== TASK PROMPT ==
May I have the lines from the one containing "Rendered at 1241 by 1754 pixels." to the end of the entries, returned exactly and with nothing else?

== DATA UNDER STUDY ==

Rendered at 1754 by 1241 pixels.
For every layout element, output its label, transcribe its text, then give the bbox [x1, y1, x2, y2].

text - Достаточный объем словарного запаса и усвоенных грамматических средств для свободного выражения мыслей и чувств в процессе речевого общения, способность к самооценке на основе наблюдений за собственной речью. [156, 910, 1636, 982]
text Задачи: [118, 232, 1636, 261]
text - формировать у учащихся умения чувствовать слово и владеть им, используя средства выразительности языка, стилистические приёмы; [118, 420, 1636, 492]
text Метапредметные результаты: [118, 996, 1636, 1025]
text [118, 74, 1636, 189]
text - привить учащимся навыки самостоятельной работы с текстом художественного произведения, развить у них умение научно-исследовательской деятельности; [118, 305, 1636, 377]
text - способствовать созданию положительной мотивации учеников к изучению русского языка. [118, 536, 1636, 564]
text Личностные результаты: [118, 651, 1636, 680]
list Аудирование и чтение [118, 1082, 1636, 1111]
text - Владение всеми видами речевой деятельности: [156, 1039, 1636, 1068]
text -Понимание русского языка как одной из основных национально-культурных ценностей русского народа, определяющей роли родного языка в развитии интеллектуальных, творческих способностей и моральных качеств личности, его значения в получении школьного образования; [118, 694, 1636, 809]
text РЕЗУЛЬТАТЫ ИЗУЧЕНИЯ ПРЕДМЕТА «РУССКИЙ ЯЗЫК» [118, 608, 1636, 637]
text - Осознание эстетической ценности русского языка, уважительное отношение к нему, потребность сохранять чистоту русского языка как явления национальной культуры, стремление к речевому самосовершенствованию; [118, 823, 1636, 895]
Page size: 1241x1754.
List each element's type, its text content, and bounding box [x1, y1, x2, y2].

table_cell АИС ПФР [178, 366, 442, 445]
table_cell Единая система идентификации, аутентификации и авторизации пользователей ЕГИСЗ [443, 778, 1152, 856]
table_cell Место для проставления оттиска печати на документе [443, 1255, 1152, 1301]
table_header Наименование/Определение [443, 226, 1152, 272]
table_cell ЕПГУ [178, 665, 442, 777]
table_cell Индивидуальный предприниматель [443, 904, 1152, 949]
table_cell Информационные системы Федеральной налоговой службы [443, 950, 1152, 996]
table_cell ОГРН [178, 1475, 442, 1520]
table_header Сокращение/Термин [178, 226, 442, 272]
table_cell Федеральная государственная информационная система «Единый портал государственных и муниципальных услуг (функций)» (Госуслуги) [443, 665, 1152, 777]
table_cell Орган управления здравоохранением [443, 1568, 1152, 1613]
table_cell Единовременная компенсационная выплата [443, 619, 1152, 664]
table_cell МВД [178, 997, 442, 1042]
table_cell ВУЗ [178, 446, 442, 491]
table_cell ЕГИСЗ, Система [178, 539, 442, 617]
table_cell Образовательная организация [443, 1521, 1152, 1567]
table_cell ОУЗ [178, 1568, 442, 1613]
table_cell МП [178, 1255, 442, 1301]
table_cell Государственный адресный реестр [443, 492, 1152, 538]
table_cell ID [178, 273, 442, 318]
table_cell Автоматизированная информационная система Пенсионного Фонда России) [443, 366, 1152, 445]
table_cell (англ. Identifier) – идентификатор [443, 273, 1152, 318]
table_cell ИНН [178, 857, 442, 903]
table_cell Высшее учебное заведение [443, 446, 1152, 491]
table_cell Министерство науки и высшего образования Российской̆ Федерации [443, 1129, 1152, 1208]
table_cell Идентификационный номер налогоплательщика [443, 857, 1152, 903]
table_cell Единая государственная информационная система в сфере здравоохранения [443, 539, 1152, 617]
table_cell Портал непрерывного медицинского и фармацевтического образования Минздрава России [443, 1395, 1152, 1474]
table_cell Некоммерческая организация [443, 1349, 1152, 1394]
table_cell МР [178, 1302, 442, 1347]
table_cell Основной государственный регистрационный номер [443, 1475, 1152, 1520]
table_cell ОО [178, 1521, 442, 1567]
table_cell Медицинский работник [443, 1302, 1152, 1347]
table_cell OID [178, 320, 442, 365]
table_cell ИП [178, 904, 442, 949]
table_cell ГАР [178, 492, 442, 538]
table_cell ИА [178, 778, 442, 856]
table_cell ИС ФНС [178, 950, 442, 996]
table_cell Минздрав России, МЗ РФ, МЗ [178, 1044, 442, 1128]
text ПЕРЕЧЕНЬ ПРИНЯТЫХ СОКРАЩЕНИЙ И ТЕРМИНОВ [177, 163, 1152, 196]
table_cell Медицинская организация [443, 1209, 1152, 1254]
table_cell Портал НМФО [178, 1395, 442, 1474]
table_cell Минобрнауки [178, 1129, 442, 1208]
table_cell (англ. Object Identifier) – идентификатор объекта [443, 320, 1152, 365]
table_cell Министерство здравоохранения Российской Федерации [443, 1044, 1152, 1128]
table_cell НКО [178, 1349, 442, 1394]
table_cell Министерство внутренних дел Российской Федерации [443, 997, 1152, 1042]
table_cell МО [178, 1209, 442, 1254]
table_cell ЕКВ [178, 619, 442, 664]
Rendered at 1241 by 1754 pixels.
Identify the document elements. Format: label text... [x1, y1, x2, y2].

== EXPECTED ANSWER ==
Rendered at 1241 by 1754 pixels.
Identify the document elements. Format: label text... [x1, y1, x2, y2].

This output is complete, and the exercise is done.